A single mother worked as a waitress, and just made her rent and utility payments each month. When COVID-19 shut down her restaurant, the bills began to mount, including her rent. She faced long days with kids doing online school. With libraries and most government offices closed, she waited on hold for hours seeking assistance. Her landlord began to talk about eviction. But without nearby family, and the pandemic raging, where would she and her children go?
For most of us, 2020 was a tough year. For those who are in poverty facing housing insecurity, the fear and stress were overwhelming.
The issue of homelessness is not a simple one of housing, but rather it is at the heart of a complex web of disadvantages that make even the most basic elements of daily living — buying food, doing laundry or getting a job interview — Herculean tasks. Imagine trying to apply for assistance — or a job — when you don’t have a computer, internet service or a printer.

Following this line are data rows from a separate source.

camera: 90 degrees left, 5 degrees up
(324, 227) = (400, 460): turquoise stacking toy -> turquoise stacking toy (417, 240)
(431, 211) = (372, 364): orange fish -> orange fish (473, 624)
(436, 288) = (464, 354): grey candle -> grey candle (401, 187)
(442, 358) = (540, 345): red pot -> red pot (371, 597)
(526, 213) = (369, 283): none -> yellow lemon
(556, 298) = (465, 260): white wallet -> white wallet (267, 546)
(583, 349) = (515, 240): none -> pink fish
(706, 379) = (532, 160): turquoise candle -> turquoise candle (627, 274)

St. Joseph’s Villa’s Flagler Housing & Homeless Services team is well acquainted with the issues of housing insecurity and poverty. In fact, we were founded in 1834 — now one of the longest running nonprofits in the nation — to provide a home for orphans. Today, along with our other services to children and families, we serve as the lead agency for the Crater Area Coalition on Homelessness (CACH). Yet, this past year has stretched us and challenged us to evaluate every option and take every avenue to provide solutions.
In June, Flagler became one of about 30 regional providers for the Virginia Rent Mortgage Relief Program (RMRP). Using federal dollars, the state, through RMRP, assists eligible households facing eviction or foreclosure due to COVID-19.

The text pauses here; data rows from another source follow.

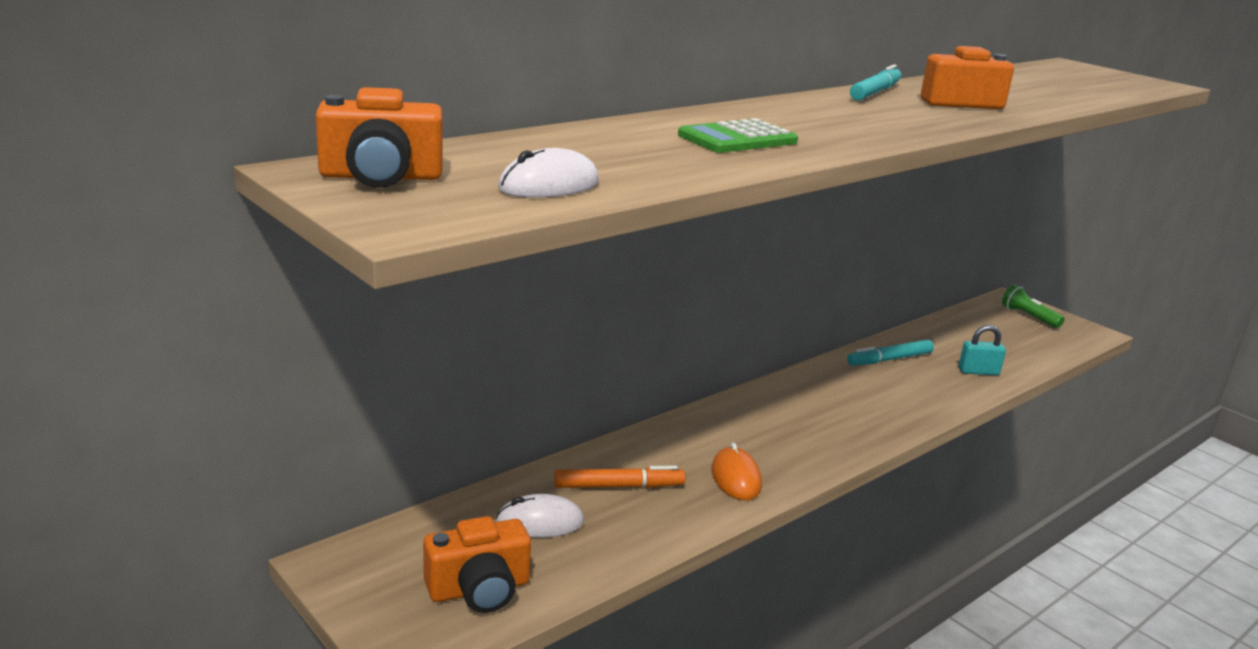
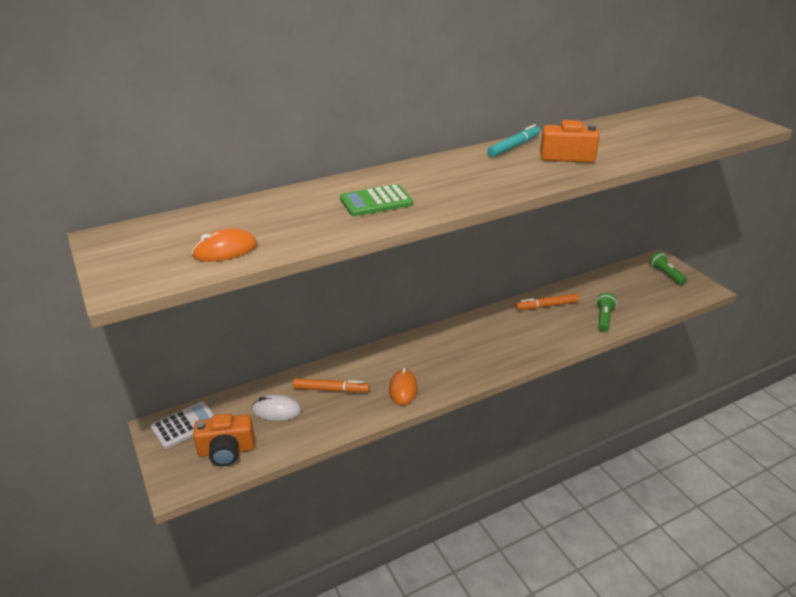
camera: 15 degrees right, 10 degrees up
(381, 177) = (136, 243): orange camera -> none
(383, 557) = (185, 425): none -> white calculator
(549, 185) = (225, 250): white mouse -> orange mouse
(889, 359) = (546, 306): turquoise marker -> orange marker
(978, 371) = (604, 318): turquoise padlock -> green flashlight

In becoming a RMRP provider, our team catapulted into a new area: eviction prevention. We dove in headfirst, and less than a week later provided the first funds. And we did this while we were working remotely for the first time.

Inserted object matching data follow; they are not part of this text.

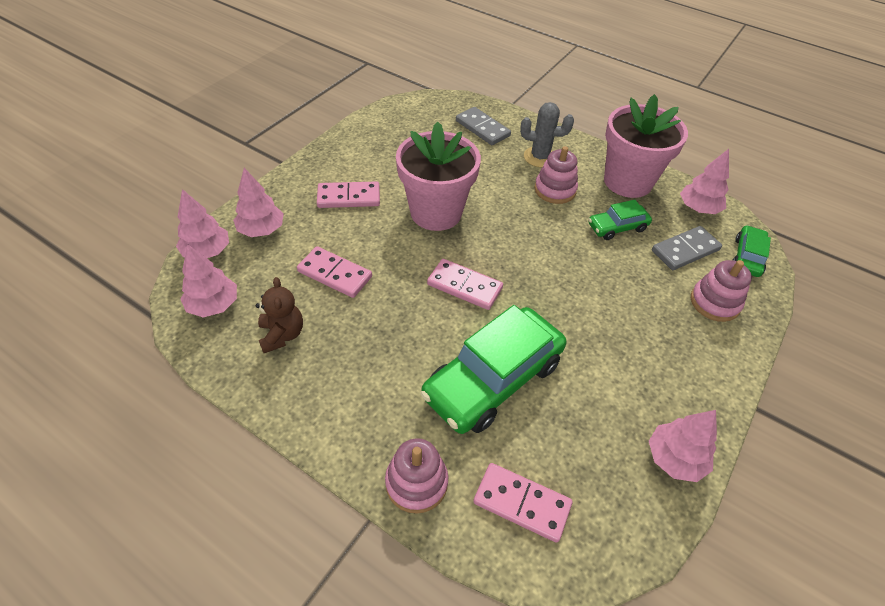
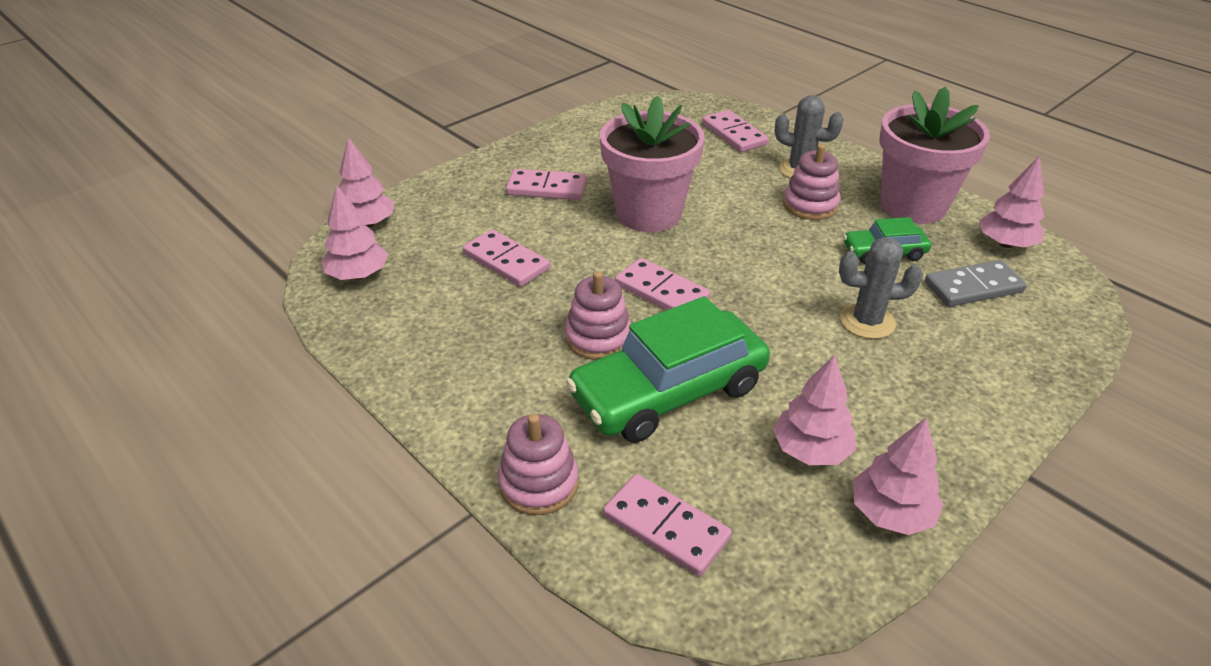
camera: 15 degrees right, 10 degrees down
(261, 230) = (435, 209): pink tree -> pink tree (810, 450)
(282, 335) = (426, 313): brown teddy bear -> none
(482, 128) = (734, 134): grey domino -> pink domino
(620, 292) = (867, 321): none -> grey cactus
(714, 302) = (1000, 349): pink stacking toy -> pink stacking toy (598, 338)
(747, 257) = (1063, 304): green car -> none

RMRP required us to ramp up staffing, software and systems to handle a flood of inquiries. We were inundated by nearly 600 calls, which required hundreds of calls more to secure landlord agreements, get documentation and follow up on requests.
In the end, the St. Joseph’s Flagler team helped 253 households representing 693 individuals in the Tri-Cities area of Petersburg, Hopewell and Colonial Heights to avoid eviction. Of those households, 191 (about 75%) included children. We distributed more than $1.5 million in RMRP. Flagler also helped with the many associated expenses not covered, such as utilities, transportation, COVID-19 personal protective equipment and mattresses. The challenges especially are great in the Tri-Cities area, compounded by older housing stock and high utility bills.
At St. Joseph’s Villa, we take a holistic approach because poverty rarely is just about homelessness or food insecurity or unemployment. We sometimes provide phones because you cannot get an apartment if there is no way to contact you. We help clients obtain IDs and paperwork, which might have been lost in the process of eviction. We connect clients to mental health services, because you cannot find your way out of homelessness when you are fighting just to keep going.
As President Joe Biden’s administration extends the federal eviction moratorium and assistance for renters, the needs for those who are grappling with housing insecurity continue. While we are glad for rent assistance, we hope to raise awareness of the need for a more holistic approach.
Homelessness and housing insecurity never have been more acute than during this pandemic. At St. Joseph’s Villa, we never stop believing that together, we can make a difference by seeing the whole person, their assets and challenges, and connecting them with the resources they need.